Attending an African-American Church for the First Time
I had the best time

I was homeless in Minneapolis for almost three years. It was the lowest point in my life and a soul-crushing experience. There were two things that kept me going.
I’m by nature a stubborn son of a bitch. I was going to get through it despite it all. And a woman in South Carolina I had never met decided to care about me.
We had started talking a few days before I had to leave where I was staying. That morning before, I left to see if I could find some help. After packing what I could into an overnight bag and a backpack, I checked my laptop one last time.
She was waiting for me. I told her what happened and said I had to go. We talked again the next morning while I was sitting in my truck in the shelter parking area.
We continued to talk and get to know each other. Two years later she flew up to see me.
At this point I was in love. There was no question that I was going to marry Olivia and live in South Carolina. We started making plans.
I had grown up in the Southern Baptist Church. My Maternal Grandfather was a plumber and an Ordained Minister. After my mom died I quit going to church.
It had been twenty-years since I had gone to a church service.
Months later I was in my room at another shelter. It was Transitional Housing. Residents had a private room with no running water or a way to cook our own meals in our rooms.
Olivia had provided me with a cellphone. It rang while I was on my bed reading or napping. “ Let me ask you a question.” She said after we greeted each other.
“ You know I’m a Christian and I go to church right? “ The question puzzled me. I wondered where she was going but she got right to the point.
“ I need a man that will go to church with me. I know you haven’t been to church in a long time. Are you willing to go to church with me?”
“ I’m willing to go to church with you.” I answered. Then to drive the point home. “ I want to go to church with you and I’m excited about it. I’m looking forward to it.”
She sighed in relief and we talked of other things.
Before I moved to South Carolina, Olivia had bought us a used Lincoln Town Car with around three-hundred thousand miles on it.
I picked her up that Sunday morning and we went to church. It was a blast. I had grown up in white Southern Baptist Churches. Saint Mark’s was like nothing I had ever experienced.
Everyone came up to me to introduce themselves and shake my hand. I immediately felt loved and accepted. Once the music started, everyone stood up to sing.

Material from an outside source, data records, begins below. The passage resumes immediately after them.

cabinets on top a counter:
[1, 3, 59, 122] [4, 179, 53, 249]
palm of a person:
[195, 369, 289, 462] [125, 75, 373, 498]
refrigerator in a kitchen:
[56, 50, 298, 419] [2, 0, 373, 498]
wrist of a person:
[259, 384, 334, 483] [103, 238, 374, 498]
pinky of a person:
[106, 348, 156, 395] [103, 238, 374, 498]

I was singing and tapping my feet and clapping my hands along with everyone else. I soaked up the Sermon like a thirsty man at an oasis.
It took awhile for me to loosen up. But I soon was standing and clapping and shouting “ AMEN” like the rest of the congregation.

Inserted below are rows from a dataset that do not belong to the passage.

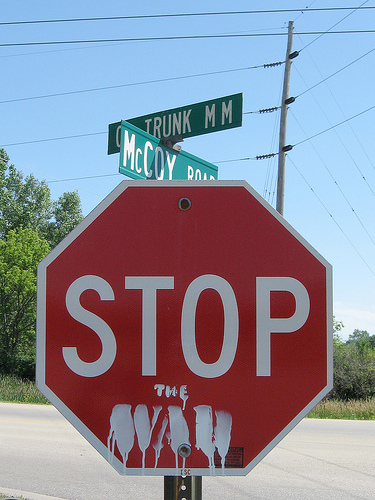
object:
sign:
[114, 120, 223, 188]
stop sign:
[30, 177, 337, 482]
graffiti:
[108, 381, 233, 473]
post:
[97, 380, 243, 482]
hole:
[177, 482, 189, 491]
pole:
[162, 474, 202, 498]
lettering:
[139, 99, 240, 138]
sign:
[105, 89, 246, 159]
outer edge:
[32, 174, 334, 479]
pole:
[277, 86, 290, 117]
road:
[0, 404, 370, 500]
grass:
[0, 369, 375, 418]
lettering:
[61, 271, 309, 380]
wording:
[101, 380, 240, 479]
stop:
[60, 268, 310, 386]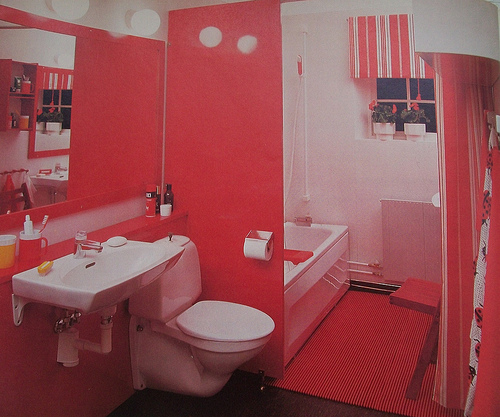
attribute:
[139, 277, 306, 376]
toilet — white, seat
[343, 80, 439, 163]
pot — flower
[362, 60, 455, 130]
window — background, shade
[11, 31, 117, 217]
mirror — bathroom, hanging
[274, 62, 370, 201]
wall — white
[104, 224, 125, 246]
soap — bar, white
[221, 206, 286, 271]
paper — toilet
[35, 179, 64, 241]
brush — tooth, scrub, pink, cleaning, red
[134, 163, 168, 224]
creme — shaving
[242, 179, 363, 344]
bathtub — white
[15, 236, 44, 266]
cup — plastic, holding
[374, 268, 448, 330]
rug — pink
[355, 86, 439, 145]
plant — small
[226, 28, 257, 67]
decor — white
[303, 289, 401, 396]
mat — red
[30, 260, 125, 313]
porcelain — white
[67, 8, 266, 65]
lighting — row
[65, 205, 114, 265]
faucet — silver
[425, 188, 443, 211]
knob — white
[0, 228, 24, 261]
container — yellow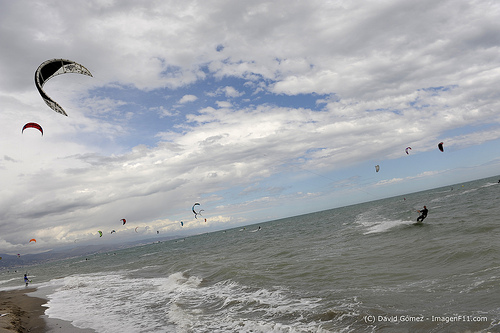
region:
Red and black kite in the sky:
[20, 123, 47, 137]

I looked forward to going every Sunday and I can’t wait to be going again.
It broke my mom’s heart when I quit going to Church. I’m sure if she could look down from Heaven she would get a kick out of me having such a good time. And I know that she would love Olivia completely for being the one that finally got me to go back.
I’m not where I need to be Spiritually. But I know I’m better off than I was five years ago. I couldn’t have done it without God, Olivia and St. Mark’s Baptist Church.